• Written instruction
Reproduce every one of the records below verbatim, line for line.

• Records excerpted from a collection
::::

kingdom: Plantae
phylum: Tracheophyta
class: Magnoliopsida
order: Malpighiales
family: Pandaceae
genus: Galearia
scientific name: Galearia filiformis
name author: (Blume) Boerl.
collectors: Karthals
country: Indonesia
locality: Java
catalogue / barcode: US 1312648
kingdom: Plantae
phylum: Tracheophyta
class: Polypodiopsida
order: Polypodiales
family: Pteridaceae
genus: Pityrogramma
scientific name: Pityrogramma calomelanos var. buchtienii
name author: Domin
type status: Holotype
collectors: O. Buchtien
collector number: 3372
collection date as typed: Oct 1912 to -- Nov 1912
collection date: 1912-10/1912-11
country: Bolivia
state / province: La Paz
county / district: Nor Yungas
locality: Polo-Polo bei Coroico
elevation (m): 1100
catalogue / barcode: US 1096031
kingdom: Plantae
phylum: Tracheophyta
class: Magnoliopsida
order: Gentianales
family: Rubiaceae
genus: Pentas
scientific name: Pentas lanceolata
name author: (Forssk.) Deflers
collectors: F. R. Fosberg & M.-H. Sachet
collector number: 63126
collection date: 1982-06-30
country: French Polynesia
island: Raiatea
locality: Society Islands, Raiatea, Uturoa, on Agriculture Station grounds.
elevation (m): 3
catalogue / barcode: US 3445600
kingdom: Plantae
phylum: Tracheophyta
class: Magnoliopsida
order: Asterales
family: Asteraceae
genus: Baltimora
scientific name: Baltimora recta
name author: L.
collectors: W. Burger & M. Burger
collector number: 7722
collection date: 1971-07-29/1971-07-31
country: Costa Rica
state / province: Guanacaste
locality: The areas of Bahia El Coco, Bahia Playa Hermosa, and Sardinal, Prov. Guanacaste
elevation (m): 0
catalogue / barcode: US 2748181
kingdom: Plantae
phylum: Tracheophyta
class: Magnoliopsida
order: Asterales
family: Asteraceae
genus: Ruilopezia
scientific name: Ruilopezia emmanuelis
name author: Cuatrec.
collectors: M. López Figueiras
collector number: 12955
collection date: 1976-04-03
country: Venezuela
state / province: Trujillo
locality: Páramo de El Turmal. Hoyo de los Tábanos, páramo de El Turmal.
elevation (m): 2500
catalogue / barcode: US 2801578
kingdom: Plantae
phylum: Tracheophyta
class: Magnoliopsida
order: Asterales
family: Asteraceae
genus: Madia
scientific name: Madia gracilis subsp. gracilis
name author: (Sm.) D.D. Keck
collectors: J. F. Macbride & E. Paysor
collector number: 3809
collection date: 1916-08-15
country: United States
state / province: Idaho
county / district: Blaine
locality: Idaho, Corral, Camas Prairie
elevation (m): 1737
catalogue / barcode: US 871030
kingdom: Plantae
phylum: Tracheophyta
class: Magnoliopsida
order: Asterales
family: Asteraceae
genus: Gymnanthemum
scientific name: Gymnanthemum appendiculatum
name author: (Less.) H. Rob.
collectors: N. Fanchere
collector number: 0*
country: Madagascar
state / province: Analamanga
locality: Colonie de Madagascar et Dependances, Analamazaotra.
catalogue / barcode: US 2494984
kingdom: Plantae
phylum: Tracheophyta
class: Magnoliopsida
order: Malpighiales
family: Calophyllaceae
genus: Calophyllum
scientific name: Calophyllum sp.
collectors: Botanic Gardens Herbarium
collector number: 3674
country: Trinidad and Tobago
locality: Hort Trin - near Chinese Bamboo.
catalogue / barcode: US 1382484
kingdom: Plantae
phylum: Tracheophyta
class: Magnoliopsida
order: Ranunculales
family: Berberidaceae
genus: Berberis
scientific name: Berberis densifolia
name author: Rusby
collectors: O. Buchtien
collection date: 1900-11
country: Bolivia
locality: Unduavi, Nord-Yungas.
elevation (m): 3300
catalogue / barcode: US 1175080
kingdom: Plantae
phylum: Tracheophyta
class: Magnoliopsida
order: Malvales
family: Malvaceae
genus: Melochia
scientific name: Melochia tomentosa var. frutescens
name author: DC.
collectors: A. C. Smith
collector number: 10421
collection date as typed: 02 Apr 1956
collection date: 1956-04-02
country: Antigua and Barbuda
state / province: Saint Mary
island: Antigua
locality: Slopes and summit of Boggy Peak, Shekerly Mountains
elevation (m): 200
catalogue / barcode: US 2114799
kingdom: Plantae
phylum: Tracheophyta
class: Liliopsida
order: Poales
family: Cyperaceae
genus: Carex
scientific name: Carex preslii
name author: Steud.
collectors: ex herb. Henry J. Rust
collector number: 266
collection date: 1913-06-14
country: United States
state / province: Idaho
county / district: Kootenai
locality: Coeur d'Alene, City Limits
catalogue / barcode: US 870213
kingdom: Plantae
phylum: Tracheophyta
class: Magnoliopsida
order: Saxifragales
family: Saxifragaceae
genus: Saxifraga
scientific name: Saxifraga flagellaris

::::

• Correct answer
kingdom: Plantae
phylum: Tracheophyta
class: Magnoliopsida
order: Malpighiales
family: Pandaceae
genus: Galearia
scientific name: Galearia filiformis
name author: (Blume) Boerl.
collectors: Karthals
country: Indonesia
locality: Java
catalogue / barcode: US 1312648
kingdom: Plantae
phylum: Tracheophyta
class: Polypodiopsida
order: Polypodiales
family: Pteridaceae
genus: Pityrogramma
scientific name: Pityrogramma calomelanos var. buchtienii
name author: Domin
type status: Holotype
collectors: O. Buchtien
collector number: 3372
collection date as typed: Oct 1912 to -- Nov 1912
collection date: 1912-10/1912-11
country: Bolivia
state / province: La Paz
county / district: Nor Yungas
locality: Polo-Polo bei Coroico
elevation (m): 1100
catalogue / barcode: US 1096031
kingdom: Plantae
phylum: Tracheophyta
class: Magnoliopsida
order: Gentianales
family: Rubiaceae
genus: Pentas
scientific name: Pentas lanceolata
name author: (Forssk.) Deflers
collectors: F. R. Fosberg & M.-H. Sachet
collector number: 63126
collection date: 1982-06-30
country: French Polynesia
island: Raiatea
locality: Society Islands, Raiatea, Uturoa, on Agriculture Station grounds.
elevation (m): 3
catalogue / barcode: US 3445600
kingdom: Plantae
phylum: Tracheophyta
class: Magnoliopsida
order: Asterales
family: Asteraceae
genus: Baltimora
scientific name: Baltimora recta
name author: L.
collectors: W. Burger & M. Burger
collector number: 7722
collection date: 1971-07-29/1971-07-31
country: Costa Rica
state / province: Guanacaste
locality: The areas of Bahia El Coco, Bahia Playa Hermosa, and Sardinal, Prov. Guanacaste
elevation (m): 0
catalogue / barcode: US 2748181
kingdom: Plantae
phylum: Tracheophyta
class: Magnoliopsida
order: Asterales
family: Asteraceae
genus: Ruilopezia
scientific name: Ruilopezia emmanuelis
name author: Cuatrec.
collectors: M. López Figueiras
collector number: 12955
collection date: 1976-04-03
country: Venezuela
state / province: Trujillo
locality: Páramo de El Turmal. Hoyo de los Tábanos, páramo de El Turmal.
elevation (m): 2500
catalogue / barcode: US 2801578
kingdom: Plantae
phylum: Tracheophyta
class: Magnoliopsida
order: Asterales
family: Asteraceae
genus: Madia
scientific name: Madia gracilis subsp. gracilis
name author: (Sm.) D.D. Keck
collectors: J. F. Macbride & E. Paysor
collector number: 3809
collection date: 1916-08-15
country: United States
state / province: Idaho
county / district: Blaine
locality: Idaho, Corral, Camas Prairie
elevation (m): 1737
catalogue / barcode: US 871030
kingdom: Plantae
phylum: Tracheophyta
class: Magnoliopsida
order: Asterales
family: Asteraceae
genus: Gymnanthemum
scientific name: Gymnanthemum appendiculatum
name author: (Less.) H. Rob.
collectors: N. Fanchere
collector number: 0*
country: Madagascar
state / province: Analamanga
locality: Colonie de Madagascar et Dependances, Analamazaotra.
catalogue / barcode: US 2494984
kingdom: Plantae
phylum: Tracheophyta
class: Magnoliopsida
order: Malpighiales
family: Calophyllaceae
genus: Calophyllum
scientific name: Calophyllum sp.
collectors: Botanic Gardens Herbarium
collector number: 3674
country: Trinidad and Tobago
locality: Hort Trin - near Chinese Bamboo.
catalogue / barcode: US 1382484
kingdom: Plantae
phylum: Tracheophyta
class: Magnoliopsida
order: Ranunculales
family: Berberidaceae
genus: Berberis
scientific name: Berberis densifolia
name author: Rusby
collectors: O. Buchtien
collection date: 1900-11
country: Bolivia
locality: Unduavi, Nord-Yungas.
elevation (m): 3300
catalogue / barcode: US 1175080
kingdom: Plantae
phylum: Tracheophyta
class: Magnoliopsida
order: Malvales
family: Malvaceae
genus: Melochia
scientific name: Melochia tomentosa var. frutescens
name author: DC.
collectors: A. C. Smith
collector number: 10421
collection date as typed: 02 Apr 1956
collection date: 1956-04-02
country: Antigua and Barbuda
state / province: Saint Mary
island: Antigua
locality: Slopes and summit of Boggy Peak, Shekerly Mountains
elevation (m): 200
catalogue / barcode: US 2114799
kingdom: Plantae
phylum: Tracheophyta
class: Liliopsida
order: Poales
family: Cyperaceae
genus: Carex
scientific name: Carex preslii
name author: Steud.
collectors: ex herb. Henry J. Rust
collector number: 266
collection date: 1913-06-14
country: United States
state / province: Idaho
county / district: Kootenai
locality: Coeur d'Alene, City Limits
catalogue / barcode: US 870213
kingdom: Plantae
phylum: Tracheophyta
class: Magnoliopsida
order: Saxifragales
family: Saxifragaceae
genus: Saxifraga
scientific name: Saxifraga flagellaris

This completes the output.